STORED DATA —

=== Section Start ===

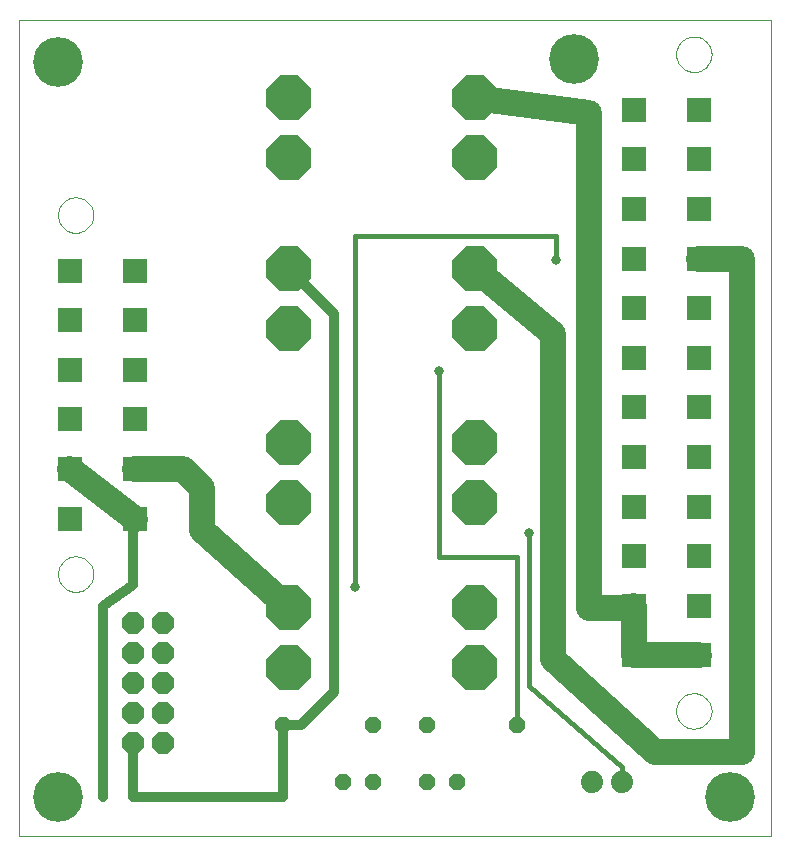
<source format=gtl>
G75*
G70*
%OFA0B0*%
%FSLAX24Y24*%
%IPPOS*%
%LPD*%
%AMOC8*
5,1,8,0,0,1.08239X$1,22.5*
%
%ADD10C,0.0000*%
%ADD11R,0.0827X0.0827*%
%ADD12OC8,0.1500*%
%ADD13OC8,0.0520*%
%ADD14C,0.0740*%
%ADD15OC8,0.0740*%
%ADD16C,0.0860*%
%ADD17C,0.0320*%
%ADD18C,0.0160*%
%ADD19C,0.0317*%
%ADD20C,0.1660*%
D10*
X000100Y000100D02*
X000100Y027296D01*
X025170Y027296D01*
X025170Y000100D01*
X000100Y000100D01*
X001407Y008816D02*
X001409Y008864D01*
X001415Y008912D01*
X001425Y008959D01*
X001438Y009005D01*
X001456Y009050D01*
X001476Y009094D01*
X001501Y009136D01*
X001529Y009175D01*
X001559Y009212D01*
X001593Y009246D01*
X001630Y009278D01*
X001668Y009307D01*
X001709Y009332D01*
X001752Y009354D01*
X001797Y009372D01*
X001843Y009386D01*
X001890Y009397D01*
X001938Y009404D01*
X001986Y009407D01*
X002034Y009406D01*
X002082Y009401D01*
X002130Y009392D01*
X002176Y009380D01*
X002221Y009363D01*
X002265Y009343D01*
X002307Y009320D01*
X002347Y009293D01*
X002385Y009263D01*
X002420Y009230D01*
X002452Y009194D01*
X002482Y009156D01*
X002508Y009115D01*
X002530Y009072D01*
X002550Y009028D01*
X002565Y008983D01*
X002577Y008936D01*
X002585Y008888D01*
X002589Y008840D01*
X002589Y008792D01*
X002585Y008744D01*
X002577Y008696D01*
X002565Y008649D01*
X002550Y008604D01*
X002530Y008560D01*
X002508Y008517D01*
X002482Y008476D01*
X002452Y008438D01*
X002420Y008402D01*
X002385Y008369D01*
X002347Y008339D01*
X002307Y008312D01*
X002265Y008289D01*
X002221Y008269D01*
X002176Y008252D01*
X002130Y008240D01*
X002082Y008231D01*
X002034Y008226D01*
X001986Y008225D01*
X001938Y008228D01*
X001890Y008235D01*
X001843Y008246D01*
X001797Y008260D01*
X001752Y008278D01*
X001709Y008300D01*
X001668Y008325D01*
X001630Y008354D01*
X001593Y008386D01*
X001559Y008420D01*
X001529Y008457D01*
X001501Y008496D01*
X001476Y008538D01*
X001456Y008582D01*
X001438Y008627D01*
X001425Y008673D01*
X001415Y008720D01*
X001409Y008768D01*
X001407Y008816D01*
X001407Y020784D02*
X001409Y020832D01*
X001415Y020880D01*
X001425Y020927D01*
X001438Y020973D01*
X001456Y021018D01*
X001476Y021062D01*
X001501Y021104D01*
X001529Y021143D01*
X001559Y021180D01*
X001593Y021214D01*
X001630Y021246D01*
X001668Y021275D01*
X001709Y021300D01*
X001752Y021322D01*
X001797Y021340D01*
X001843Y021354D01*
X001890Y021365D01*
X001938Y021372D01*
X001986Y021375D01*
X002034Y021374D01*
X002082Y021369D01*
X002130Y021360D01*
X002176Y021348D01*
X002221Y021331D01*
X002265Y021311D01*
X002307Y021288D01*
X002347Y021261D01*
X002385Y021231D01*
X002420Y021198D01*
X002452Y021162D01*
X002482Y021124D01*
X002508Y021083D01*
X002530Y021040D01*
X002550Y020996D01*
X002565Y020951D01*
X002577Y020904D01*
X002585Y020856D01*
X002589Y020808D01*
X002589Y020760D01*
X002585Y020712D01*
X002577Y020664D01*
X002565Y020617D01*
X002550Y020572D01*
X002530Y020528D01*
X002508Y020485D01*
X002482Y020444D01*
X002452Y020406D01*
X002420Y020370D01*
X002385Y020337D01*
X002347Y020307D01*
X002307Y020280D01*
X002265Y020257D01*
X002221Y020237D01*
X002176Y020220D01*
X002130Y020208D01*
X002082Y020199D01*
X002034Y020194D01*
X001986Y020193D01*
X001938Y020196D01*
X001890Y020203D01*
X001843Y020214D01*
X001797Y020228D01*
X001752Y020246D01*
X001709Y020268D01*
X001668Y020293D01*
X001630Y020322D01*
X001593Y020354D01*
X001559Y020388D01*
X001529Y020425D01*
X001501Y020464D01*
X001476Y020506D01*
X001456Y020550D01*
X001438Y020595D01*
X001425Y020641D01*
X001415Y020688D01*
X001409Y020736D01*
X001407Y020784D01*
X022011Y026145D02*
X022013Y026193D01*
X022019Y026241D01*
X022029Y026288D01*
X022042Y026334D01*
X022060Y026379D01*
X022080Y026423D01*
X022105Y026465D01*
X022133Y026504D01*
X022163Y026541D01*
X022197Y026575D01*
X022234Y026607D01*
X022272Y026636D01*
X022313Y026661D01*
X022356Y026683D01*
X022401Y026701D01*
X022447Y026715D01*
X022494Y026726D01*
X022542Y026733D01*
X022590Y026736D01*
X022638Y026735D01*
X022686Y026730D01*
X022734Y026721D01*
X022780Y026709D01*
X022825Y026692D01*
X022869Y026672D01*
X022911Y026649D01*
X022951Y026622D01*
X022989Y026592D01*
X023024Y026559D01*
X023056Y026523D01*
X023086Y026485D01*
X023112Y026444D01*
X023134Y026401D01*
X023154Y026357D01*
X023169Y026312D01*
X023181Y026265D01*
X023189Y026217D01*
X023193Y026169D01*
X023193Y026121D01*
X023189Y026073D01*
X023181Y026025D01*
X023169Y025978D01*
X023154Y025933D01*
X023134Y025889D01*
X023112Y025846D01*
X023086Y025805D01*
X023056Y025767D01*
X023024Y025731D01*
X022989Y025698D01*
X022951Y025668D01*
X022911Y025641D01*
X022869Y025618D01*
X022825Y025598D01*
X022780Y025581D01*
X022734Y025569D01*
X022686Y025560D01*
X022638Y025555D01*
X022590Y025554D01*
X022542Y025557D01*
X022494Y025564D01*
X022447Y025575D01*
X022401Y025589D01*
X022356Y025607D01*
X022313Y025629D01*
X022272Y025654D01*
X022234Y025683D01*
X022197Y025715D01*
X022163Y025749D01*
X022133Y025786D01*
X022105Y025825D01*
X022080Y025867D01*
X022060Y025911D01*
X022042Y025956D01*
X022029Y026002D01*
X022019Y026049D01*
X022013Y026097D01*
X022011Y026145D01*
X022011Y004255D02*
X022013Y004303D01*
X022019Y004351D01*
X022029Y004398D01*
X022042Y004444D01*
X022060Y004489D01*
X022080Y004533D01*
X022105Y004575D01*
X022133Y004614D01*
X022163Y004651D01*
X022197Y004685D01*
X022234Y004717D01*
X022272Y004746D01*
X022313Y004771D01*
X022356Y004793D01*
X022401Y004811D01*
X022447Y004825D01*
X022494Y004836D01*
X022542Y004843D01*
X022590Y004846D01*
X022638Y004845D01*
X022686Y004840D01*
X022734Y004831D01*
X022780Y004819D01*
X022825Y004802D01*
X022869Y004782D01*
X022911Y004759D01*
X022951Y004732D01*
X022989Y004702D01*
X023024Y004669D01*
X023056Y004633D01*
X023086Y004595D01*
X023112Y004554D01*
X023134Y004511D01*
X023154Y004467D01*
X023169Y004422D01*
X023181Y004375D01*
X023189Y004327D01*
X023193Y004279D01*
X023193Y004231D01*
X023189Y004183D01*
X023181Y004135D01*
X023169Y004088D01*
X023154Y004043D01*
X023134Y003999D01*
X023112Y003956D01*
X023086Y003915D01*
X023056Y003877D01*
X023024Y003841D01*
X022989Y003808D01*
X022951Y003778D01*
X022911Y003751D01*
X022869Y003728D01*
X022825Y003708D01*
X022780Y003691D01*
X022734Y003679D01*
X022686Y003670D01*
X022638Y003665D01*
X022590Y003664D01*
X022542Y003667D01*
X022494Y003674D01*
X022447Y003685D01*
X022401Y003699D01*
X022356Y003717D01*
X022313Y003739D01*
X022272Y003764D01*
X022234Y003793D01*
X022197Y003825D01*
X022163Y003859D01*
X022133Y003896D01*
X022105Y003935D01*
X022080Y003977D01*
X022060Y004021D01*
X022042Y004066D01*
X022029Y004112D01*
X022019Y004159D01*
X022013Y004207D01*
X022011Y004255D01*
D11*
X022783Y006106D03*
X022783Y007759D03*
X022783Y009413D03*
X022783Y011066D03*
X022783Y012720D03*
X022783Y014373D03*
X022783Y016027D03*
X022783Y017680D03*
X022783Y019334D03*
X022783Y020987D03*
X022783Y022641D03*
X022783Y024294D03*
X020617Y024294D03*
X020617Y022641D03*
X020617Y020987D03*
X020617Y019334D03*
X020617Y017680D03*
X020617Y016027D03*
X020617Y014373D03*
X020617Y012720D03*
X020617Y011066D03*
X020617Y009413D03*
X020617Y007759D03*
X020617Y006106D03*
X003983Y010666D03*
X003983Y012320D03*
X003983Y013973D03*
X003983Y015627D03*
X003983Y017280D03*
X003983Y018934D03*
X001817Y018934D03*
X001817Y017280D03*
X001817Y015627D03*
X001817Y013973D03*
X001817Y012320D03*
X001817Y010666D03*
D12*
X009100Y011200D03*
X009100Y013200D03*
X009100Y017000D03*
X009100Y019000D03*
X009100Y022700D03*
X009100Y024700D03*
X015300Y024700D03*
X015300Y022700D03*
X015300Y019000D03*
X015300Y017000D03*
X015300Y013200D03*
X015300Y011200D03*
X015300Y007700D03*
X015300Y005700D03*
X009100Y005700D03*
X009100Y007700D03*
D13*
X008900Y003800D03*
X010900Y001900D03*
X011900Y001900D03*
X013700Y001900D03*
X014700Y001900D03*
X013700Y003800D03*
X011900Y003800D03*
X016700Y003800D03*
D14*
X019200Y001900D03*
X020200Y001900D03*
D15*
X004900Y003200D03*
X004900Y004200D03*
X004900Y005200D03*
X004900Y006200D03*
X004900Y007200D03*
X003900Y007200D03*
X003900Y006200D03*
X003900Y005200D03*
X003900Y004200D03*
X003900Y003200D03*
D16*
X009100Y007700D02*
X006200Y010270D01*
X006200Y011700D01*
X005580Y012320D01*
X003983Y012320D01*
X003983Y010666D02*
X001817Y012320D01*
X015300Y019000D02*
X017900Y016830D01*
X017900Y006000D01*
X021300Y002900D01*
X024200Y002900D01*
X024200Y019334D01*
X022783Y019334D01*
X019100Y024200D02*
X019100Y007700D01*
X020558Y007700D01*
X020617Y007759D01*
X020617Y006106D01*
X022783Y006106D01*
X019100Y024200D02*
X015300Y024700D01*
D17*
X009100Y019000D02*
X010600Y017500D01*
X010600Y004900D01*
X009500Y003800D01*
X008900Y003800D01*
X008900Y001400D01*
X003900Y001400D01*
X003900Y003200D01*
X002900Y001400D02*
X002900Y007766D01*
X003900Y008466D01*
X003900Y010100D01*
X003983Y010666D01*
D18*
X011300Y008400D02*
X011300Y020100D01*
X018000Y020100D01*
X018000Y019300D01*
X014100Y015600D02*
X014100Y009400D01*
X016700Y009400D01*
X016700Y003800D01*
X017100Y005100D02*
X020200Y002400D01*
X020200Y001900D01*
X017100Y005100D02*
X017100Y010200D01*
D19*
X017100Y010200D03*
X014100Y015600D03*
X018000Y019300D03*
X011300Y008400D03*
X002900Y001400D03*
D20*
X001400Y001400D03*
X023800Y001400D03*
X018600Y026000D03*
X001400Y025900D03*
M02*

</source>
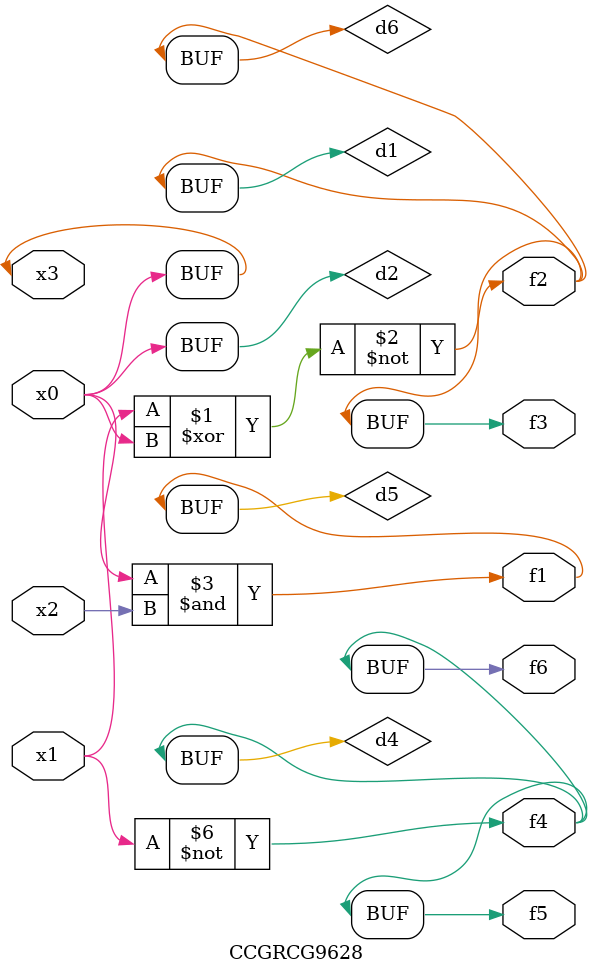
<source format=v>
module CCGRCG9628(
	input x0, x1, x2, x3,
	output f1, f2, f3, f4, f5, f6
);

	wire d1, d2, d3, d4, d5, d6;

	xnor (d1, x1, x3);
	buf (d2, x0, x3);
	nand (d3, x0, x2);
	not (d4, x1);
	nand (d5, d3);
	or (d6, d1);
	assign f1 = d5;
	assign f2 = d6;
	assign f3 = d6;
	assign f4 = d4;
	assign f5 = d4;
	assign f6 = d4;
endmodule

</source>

=== Section End ===

Go through the entries above and report each line with the string "assign" in it.

	assign f1 = d5;
	assign f2 = d6;
	assign f3 = d6;
	assign f4 = d4;
	assign f5 = d4;
	assign f6 = d4;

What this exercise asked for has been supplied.